IFReviewed by
Ron Newcomb on 2007-02-09 10:23

Authoring interactive fiction is partially a collaborative affair in that some people write authoring systems (TADS, Inform), some write games, and some write "libraries", which are useful blocks of programming code that the game writers can share and use to expand their individual game's technical possibilities.
I imagine in the future, it will be common to have a library consisting of exactly one character, such as Darwin or Da Vinci, whom an author could just plug into the game they're constructing. And they'll describe it as, "it's like calling Galatea as a subroutine."

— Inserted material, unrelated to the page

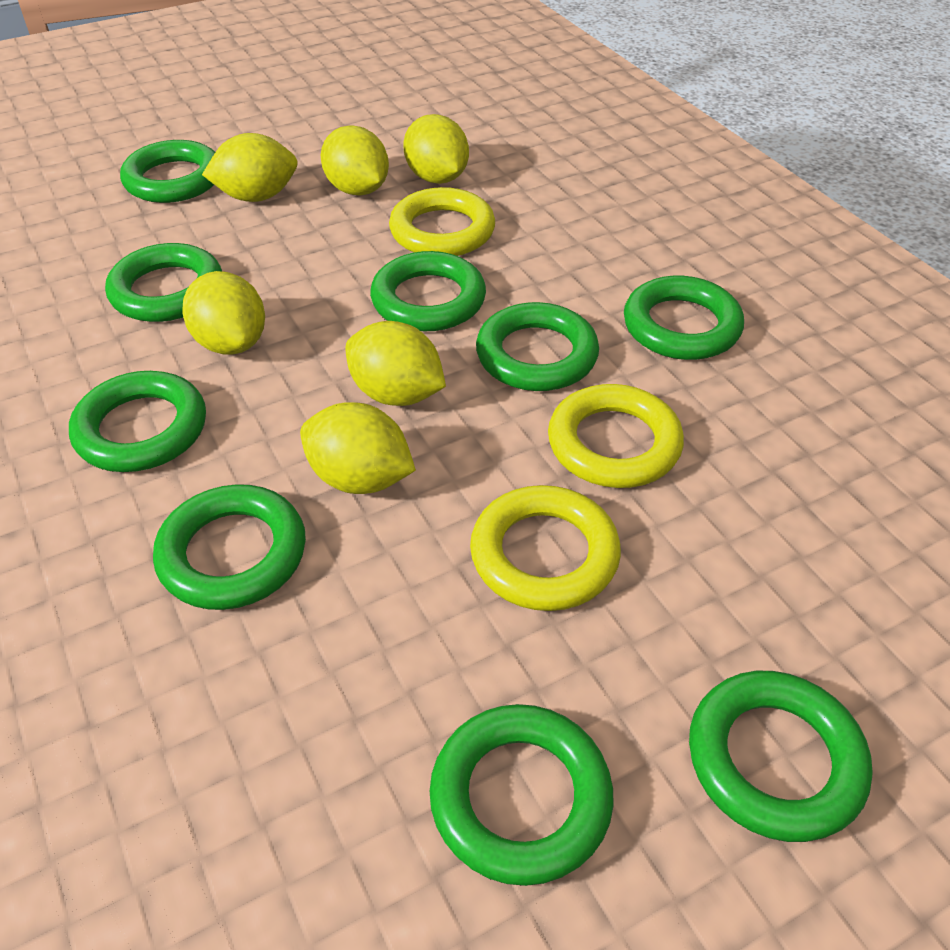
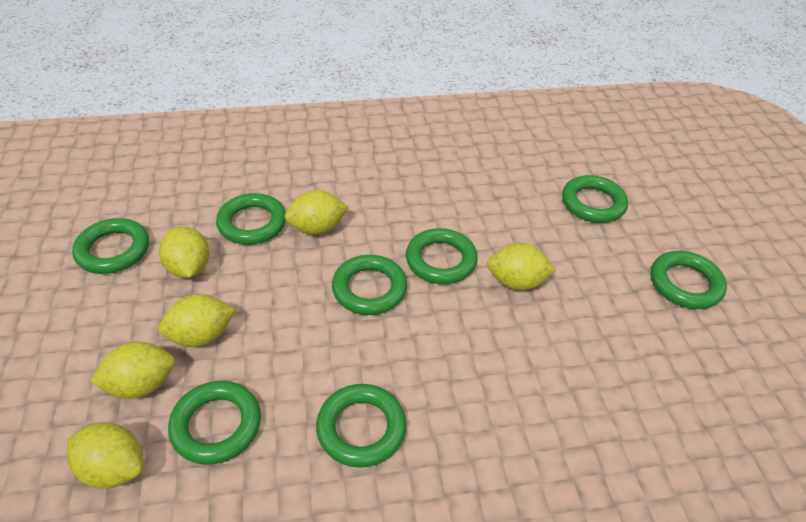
green ring: [69,371,206,472] [105,243,222,322] [120,140,215,203] [153,484,306,610] [370,251,486,331] [430,704,613,886] [476,302,599,391] [624,276,744,360] [689,671,873,842] = 9 -> [72,218,149,274] [168,381,261,465] [216,193,286,245] [316,384,406,468] [332,255,407,315] [406,228,478,284] [562,175,628,223] [651,251,727,309] = 8
yellow ring: [389,187,495,256] [470,485,621,611] [548,384,684,488] = 3 -> none = 0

Galatea is one character, whom you talk to. For those of us light on literature learning, Galatea is the name of a sculpture that came to life, presumably much to the surprise of its (her) sculptor. And it's this Galatea to whom you talk.
I want to like Galatea (the game). I want to like it a lot. But I have a problem of orientation whenever I meet characters in IF, and it's the same problem when trying to have a long conversation with a stranger in a coffeeshop. It's hard. Try it sometime you're away from the computer. Now imagine this: you're a stranger to yourself as well. In Galatea, I'm not even sure if it's 1723 A.D., or 2317 A.D.
Galatea (the character) has the same problem all IF characters do -- many non-sequitors, many unexpected or abrupt actions and speech. It's like talking to a lost-in-his-own-head graduate student in mathematics: the conversation just doesn't seem to flow, and you're not entirely sure they want to talk to you anyway.
Galatea isn't intended to be a game; she's intended to be a friend. And I want to like her. I just don't "get" her.
Best Individual NPC on the 2000 Xyzzy Awards.